What the NES Classic means for Nintendo and Retro Gamers

Monday, December 26th, 2016

The big news story this holiday season was the NES Classic, one of the “hot gift items” fir 2016.  It has been nearly impossible to find on shelves, and scalpers are making a bunch of money reselling these systems on eBay.  I have personally yet to find one, but plan on picking one up once the stock issues are eliminated.


However, the interesting story behind the huge success of the NES Classic is that we could see a change in the way Nintendo handles their classic IPs.  For close to a decade now the only way to play these classics legally was to either own the original release or purchase it via a Nintendo console or handheld on their Virtual Console, and usually both options were a significant expense.  Original carts can be anywhere from 5 to 100 US dollars, and Virtual Console games range from 5 to 10 dollars.  Now, there is an option to get a bundle of 30 games, all solid titles, for an average cost of 2 dollars each.  The value of this system is astounding, and the consumers have spoken:  they want this format.

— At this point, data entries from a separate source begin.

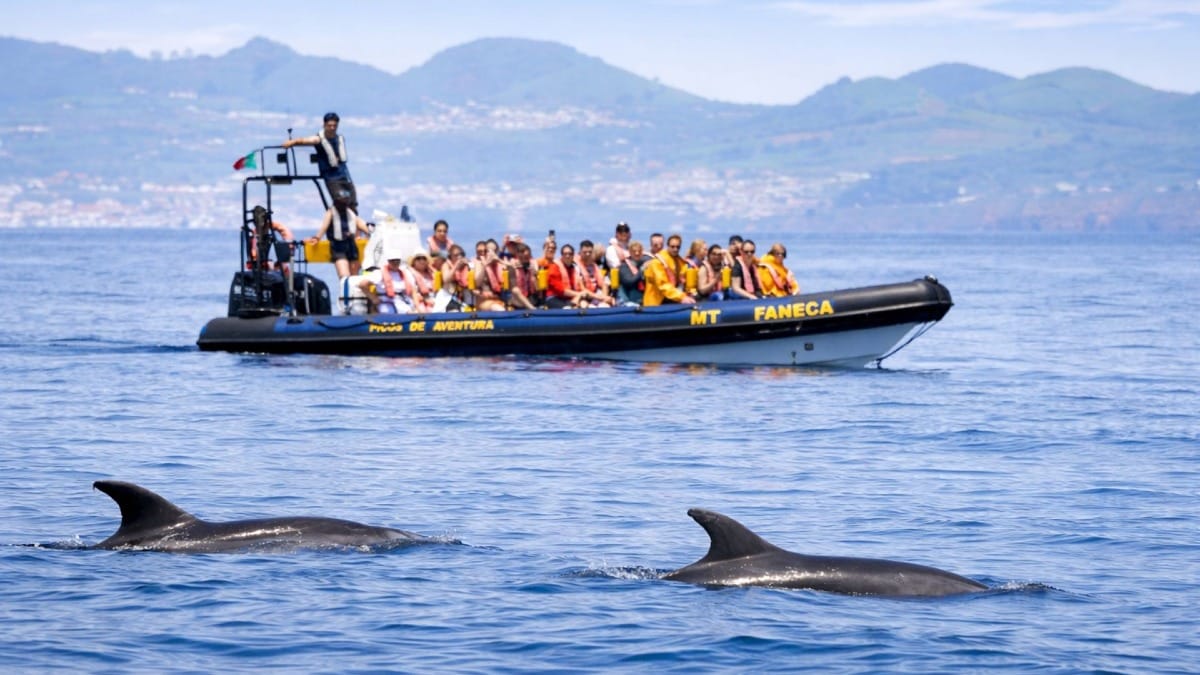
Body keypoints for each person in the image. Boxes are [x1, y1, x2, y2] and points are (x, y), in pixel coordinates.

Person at [283, 112, 357, 211]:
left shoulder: (338, 139)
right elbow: (305, 140)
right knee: (341, 201)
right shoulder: (319, 139)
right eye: (329, 125)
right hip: (332, 179)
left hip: (344, 176)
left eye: (334, 126)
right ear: (325, 125)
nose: (332, 128)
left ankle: (353, 224)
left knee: (352, 202)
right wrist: (293, 142)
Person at [308, 196, 370, 279]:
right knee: (344, 276)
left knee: (354, 276)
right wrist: (317, 238)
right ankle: (345, 289)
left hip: (352, 247)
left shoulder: (351, 214)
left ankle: (354, 291)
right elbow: (324, 227)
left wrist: (372, 234)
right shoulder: (331, 213)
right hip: (338, 247)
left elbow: (364, 226)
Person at [642, 234, 695, 306]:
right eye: (672, 246)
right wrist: (681, 297)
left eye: (678, 247)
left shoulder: (680, 262)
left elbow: (684, 281)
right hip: (656, 302)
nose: (675, 249)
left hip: (672, 298)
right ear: (667, 246)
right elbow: (663, 285)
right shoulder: (657, 262)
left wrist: (691, 293)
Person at [544, 244, 593, 309]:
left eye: (570, 254)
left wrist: (581, 295)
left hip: (569, 298)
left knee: (584, 305)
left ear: (573, 256)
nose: (567, 256)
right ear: (562, 255)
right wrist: (579, 294)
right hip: (554, 298)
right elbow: (561, 290)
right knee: (568, 308)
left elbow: (580, 287)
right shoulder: (554, 268)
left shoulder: (575, 269)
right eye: (565, 254)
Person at [576, 239, 616, 307]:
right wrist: (601, 297)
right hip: (583, 296)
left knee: (605, 305)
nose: (587, 254)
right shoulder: (575, 266)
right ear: (580, 252)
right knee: (586, 305)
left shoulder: (594, 266)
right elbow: (582, 288)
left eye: (590, 252)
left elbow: (603, 284)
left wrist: (604, 297)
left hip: (595, 295)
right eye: (585, 252)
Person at [473, 243, 510, 312]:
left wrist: (500, 261)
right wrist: (486, 265)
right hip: (484, 301)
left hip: (500, 299)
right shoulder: (479, 264)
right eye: (488, 251)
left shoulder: (501, 264)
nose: (491, 253)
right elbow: (477, 283)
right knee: (499, 309)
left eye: (494, 251)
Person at [508, 243, 542, 310]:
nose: (525, 258)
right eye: (522, 255)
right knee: (515, 290)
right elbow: (513, 287)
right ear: (517, 255)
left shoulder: (534, 266)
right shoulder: (512, 267)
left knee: (540, 287)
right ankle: (532, 309)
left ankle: (536, 306)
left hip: (532, 298)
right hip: (518, 300)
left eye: (527, 256)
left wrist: (534, 275)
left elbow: (538, 290)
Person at [616, 240, 647, 306]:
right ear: (629, 252)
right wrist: (641, 270)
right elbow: (629, 282)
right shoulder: (624, 266)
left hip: (640, 300)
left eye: (639, 251)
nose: (637, 253)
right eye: (634, 251)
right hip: (627, 300)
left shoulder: (642, 264)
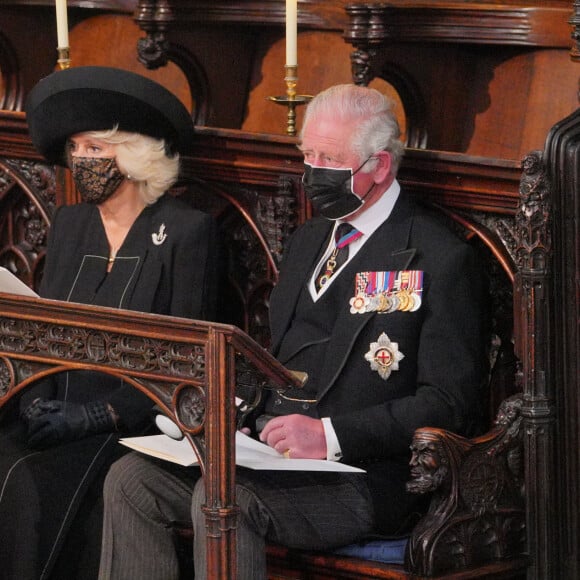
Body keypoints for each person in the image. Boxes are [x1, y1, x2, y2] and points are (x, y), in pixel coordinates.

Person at [98, 83, 488, 580]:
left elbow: (450, 403)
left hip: (365, 474)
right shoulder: (309, 239)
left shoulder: (437, 256)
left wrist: (329, 436)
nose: (312, 173)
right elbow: (276, 359)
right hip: (271, 453)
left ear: (379, 166)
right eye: (308, 154)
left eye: (328, 159)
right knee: (131, 480)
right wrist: (235, 416)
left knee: (226, 498)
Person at [0, 66, 220, 579]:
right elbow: (46, 331)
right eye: (75, 148)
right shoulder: (72, 224)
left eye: (95, 148)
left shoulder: (187, 232)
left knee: (27, 483)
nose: (81, 160)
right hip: (51, 410)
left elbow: (188, 358)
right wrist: (34, 400)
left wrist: (100, 415)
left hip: (129, 427)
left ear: (133, 152)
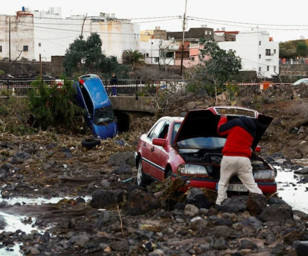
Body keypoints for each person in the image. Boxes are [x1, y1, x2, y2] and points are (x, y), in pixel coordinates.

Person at [216, 115, 263, 206]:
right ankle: (261, 203)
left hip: (229, 157)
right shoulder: (253, 131)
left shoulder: (236, 123)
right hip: (244, 160)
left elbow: (220, 130)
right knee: (252, 185)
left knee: (223, 183)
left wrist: (223, 118)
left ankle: (220, 203)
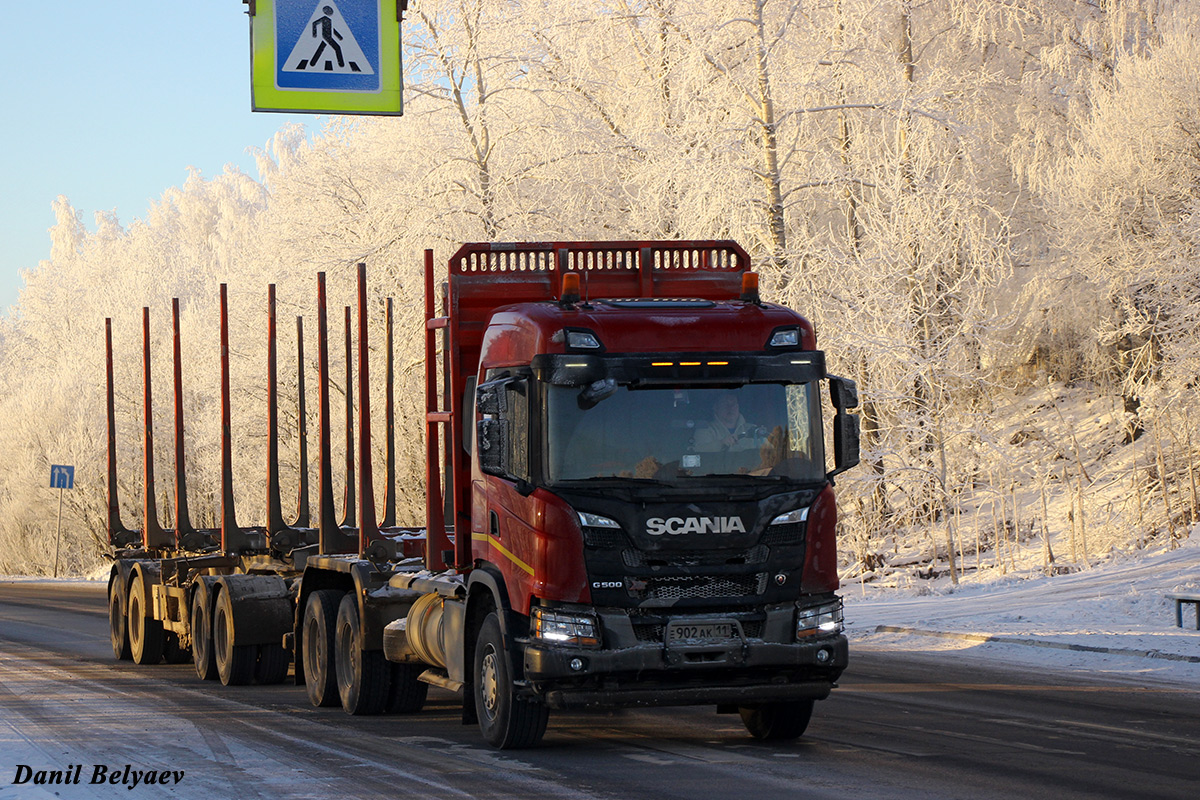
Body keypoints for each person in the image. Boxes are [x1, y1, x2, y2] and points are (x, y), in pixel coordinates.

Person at [693, 392, 759, 452]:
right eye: (725, 404)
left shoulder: (753, 430)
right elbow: (697, 450)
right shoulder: (704, 429)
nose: (730, 408)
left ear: (738, 407)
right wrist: (721, 444)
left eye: (733, 404)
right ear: (716, 407)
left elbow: (767, 451)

I believe in 2017 and 2018, we will see two more releases.  I would first expect to see a second NES Classic, perhaps modeled off the US NES 2 Top Loader.  The second unit will likely feature 30 more titles, perhaps this time with a few more third party titles than the original.  Nintendo still has a large collection of first party NES games that could be sold on a second unit, including a few titles that never saw a US release.  Super Mario Bros 2 Lost Levels and Earthbound Zero are a couple obvious choices.  Capcom could supply us with another Mega Man title, and the RPG front could be augmented with Square-Enixs Dragon Warrior, and perhaps the sequel as well.


The second release I would expect Nintendo to release would be an SNES Classic.  Many gamers have fond memories of the 16 bit Nintendo console, and considering Sega has already released a mini Genesis with built in games, I would expect Nintendo to bring a well made SNES with 30 built in games, perhaps at an increased price of 69.99.  First party games would definitely include the two Mario World games, Donkey Kong Country, F-Zero, Super Metroid, Zelda LttP, and Starfox.  Third Party options include Mega Man X, Final Fantasy 2 and 3, Street Fighter (or perhaps Mortal Kombat), Castlevania 4, and Contra 4.  With the way the NES Classic is selling, Nintendo could easily develop this type of console for the 2017 holiday season and replicate the amazing success they had this past season.

With the 3DS seeing a major resurgence in sales this holiday season and the amazing sales of the NES Classic, Nintendo has a chance to get their name back in households using cheaper devices, and they should use this to their advantage to convince consumers to purchase their new Switch.  While their flagship consoles from the modern era have been disappointing since the Wii U, they could easily work their way back into the forefront of gaming simply by selling cheaper products like these.